Tuesday, February 19, 2008

Money Supply

Money supply, also known as monetary aggregates and money stock, is the quantity of currency and the value of checking accounts owned by the non-bank public. The interest rate is the price of borrowing money. The two are related inversely: as the money supply increases interest rates will fall.
When thinking about the "supply" of money, it is natural to think of the total of banknotes and coins in an economy. That, however, is vastly incomplete. In the United States, coins are minted by the United States Mint, part of the Department of the Treasury, outside of the Federal Reserve. Banknotes are printed by the Bureau of Engraving & Printing on behalf of the Federal Reserve System. The Federal Reserve can also create book-keeping credits in the reserve accounts of its member banks, on the same terms as it can issue paper banknotes (by pledging collateral, usually in the form of US Treasury securities). As it always stands ready to exchange these book-keeping credits for paper banknotes, they are functionally equivalent.
The relationship between the M0 and M1 money supplies is the money multiplier — basically, the ratio of cash and coin in people's wallets and bank vaults and ATMs to Total balances in their financial accounts. The gap and lag between the two (M0 and M1 - M0) occurs because of the system of fractional-reserve banking.

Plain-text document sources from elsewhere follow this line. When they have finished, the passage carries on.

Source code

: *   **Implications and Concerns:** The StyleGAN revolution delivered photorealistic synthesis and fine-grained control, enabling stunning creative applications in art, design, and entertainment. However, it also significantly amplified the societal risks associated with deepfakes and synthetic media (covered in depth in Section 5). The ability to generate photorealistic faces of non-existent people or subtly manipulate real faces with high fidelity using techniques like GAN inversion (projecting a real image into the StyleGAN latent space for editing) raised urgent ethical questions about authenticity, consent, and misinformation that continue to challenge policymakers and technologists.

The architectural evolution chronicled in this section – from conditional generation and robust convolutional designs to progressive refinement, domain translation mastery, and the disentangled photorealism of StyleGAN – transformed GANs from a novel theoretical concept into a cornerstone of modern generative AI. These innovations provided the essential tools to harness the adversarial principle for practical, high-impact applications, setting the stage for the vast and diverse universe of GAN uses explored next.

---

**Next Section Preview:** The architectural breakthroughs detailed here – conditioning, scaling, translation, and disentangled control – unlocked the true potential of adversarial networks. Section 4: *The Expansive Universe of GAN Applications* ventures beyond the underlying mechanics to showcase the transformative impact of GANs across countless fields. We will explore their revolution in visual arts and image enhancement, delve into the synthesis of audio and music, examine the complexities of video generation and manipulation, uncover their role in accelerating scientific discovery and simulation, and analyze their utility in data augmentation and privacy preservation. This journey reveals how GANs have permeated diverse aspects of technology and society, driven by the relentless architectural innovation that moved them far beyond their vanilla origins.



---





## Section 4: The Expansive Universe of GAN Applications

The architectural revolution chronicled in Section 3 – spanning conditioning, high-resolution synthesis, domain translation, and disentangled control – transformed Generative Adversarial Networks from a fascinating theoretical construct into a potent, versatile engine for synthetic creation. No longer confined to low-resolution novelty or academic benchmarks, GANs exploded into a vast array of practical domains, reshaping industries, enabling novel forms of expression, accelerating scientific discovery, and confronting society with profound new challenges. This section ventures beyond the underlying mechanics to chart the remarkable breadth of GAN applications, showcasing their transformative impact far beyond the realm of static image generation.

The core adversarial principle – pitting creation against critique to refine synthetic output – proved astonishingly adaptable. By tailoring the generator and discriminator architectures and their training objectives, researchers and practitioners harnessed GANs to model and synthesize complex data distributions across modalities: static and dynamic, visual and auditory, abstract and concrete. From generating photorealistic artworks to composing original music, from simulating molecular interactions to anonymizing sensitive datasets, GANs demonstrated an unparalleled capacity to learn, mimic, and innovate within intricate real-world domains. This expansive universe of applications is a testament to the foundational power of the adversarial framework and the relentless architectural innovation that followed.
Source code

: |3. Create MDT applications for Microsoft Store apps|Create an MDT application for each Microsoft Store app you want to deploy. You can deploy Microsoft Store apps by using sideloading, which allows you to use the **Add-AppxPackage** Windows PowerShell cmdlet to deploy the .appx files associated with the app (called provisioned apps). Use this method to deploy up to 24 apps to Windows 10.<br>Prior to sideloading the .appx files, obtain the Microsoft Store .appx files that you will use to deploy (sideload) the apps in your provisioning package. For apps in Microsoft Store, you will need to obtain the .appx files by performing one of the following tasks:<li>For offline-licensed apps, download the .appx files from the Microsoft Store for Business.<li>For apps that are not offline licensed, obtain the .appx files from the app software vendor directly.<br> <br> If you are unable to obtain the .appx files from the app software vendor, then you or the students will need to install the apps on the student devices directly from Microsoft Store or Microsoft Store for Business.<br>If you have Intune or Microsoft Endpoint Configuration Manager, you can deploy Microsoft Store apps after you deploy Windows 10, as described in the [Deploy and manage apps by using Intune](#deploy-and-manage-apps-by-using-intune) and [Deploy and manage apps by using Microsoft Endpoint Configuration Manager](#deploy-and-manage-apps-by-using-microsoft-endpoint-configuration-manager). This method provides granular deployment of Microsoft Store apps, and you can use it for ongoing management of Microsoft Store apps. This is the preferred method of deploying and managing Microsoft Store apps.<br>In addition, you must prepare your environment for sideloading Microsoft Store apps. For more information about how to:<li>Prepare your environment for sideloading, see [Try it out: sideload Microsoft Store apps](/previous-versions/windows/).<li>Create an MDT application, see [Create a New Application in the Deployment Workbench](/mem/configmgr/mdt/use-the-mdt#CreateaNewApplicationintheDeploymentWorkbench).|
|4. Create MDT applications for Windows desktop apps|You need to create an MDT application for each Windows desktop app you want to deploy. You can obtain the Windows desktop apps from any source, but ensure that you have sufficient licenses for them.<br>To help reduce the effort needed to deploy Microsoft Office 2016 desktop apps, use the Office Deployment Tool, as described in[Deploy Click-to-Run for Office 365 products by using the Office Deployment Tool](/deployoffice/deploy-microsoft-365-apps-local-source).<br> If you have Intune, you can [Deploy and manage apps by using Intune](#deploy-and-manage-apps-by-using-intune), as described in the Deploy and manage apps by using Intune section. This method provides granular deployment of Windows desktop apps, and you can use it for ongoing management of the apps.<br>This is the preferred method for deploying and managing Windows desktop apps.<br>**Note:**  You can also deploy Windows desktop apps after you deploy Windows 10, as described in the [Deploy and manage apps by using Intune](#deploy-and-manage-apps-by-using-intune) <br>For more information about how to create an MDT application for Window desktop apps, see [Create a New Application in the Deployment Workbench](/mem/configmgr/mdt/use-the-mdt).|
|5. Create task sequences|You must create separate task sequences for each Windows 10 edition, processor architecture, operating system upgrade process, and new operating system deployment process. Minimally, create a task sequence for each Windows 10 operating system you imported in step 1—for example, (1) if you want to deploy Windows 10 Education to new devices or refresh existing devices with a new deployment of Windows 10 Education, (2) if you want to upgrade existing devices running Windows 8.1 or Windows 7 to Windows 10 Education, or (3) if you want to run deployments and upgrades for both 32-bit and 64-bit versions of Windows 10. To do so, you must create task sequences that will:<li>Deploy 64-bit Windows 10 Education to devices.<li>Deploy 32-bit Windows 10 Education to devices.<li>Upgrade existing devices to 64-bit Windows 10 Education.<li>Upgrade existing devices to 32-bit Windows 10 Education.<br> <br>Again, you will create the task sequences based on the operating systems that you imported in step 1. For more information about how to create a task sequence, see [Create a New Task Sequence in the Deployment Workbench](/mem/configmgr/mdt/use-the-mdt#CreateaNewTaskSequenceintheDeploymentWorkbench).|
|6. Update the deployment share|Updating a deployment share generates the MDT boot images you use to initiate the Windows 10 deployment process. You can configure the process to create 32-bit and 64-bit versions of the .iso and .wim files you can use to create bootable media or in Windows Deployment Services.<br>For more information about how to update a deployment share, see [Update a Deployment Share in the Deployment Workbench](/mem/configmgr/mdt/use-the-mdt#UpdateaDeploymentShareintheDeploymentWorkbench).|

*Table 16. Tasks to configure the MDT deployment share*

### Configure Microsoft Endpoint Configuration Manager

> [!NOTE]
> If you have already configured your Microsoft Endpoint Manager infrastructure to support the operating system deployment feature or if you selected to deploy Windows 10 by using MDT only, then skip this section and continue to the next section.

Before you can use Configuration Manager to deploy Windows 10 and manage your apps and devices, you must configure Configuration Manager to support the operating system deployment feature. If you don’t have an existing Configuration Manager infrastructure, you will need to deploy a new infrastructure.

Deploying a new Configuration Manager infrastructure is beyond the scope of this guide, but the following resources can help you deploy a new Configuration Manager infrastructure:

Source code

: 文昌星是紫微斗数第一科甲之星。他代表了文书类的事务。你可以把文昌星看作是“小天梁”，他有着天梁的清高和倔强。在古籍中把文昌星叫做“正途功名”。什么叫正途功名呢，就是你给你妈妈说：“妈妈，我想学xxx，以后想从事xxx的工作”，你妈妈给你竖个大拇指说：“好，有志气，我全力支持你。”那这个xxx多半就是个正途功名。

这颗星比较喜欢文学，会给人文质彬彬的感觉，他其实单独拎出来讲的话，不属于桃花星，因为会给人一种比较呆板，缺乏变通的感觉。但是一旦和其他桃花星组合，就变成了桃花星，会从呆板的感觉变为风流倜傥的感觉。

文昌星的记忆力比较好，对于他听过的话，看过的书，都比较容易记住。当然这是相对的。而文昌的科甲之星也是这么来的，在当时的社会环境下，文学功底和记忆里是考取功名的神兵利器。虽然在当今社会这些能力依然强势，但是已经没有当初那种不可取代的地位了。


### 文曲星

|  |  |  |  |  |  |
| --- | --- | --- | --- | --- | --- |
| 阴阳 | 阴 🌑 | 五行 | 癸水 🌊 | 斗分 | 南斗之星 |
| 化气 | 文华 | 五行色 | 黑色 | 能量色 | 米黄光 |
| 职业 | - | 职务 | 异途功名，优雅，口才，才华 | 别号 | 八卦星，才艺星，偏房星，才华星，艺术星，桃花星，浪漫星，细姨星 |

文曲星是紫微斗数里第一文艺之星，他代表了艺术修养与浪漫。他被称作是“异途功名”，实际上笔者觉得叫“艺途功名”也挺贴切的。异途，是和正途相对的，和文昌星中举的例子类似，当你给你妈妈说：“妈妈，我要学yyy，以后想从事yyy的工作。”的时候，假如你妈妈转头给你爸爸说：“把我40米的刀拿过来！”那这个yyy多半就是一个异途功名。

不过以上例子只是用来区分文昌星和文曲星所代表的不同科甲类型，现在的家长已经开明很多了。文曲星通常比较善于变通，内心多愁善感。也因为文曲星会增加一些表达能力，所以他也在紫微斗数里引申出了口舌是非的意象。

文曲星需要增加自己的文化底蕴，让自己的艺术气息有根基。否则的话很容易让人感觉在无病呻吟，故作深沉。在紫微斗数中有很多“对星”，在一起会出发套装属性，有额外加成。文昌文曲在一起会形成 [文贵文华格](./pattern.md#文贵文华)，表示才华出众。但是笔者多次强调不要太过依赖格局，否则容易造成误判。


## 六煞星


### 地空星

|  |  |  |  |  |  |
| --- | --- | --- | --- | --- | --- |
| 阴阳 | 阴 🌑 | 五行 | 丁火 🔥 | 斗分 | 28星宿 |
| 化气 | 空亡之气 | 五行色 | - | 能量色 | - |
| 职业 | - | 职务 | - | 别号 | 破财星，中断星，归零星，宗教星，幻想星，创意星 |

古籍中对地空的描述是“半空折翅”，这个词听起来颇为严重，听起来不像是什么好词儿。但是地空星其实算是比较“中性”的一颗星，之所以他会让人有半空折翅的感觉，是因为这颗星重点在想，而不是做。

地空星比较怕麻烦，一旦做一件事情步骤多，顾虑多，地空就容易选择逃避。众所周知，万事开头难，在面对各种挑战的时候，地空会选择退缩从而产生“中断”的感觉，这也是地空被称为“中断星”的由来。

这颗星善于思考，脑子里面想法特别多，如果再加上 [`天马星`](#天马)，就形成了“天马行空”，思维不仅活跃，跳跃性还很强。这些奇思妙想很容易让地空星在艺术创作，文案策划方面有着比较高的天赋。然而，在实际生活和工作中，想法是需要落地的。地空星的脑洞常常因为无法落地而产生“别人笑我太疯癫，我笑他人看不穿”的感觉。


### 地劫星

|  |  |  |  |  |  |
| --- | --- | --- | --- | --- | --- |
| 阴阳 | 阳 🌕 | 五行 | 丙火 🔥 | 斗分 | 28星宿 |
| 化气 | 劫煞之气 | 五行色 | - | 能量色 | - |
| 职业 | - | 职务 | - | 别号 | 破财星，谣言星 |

In this respect, all paper banknotes in existence are systematically linked to the expansion of the electronic, credit-based money supply. Coinage can be increased or decreased outside this system by Legal Mandate or Legislative Acts. However, at present the coin base is held in check and used as a complementary system rather than a competitive system with private bank issue of electronic, credit-based money. The common practice is to include printed and minted money supply in the same metric M0.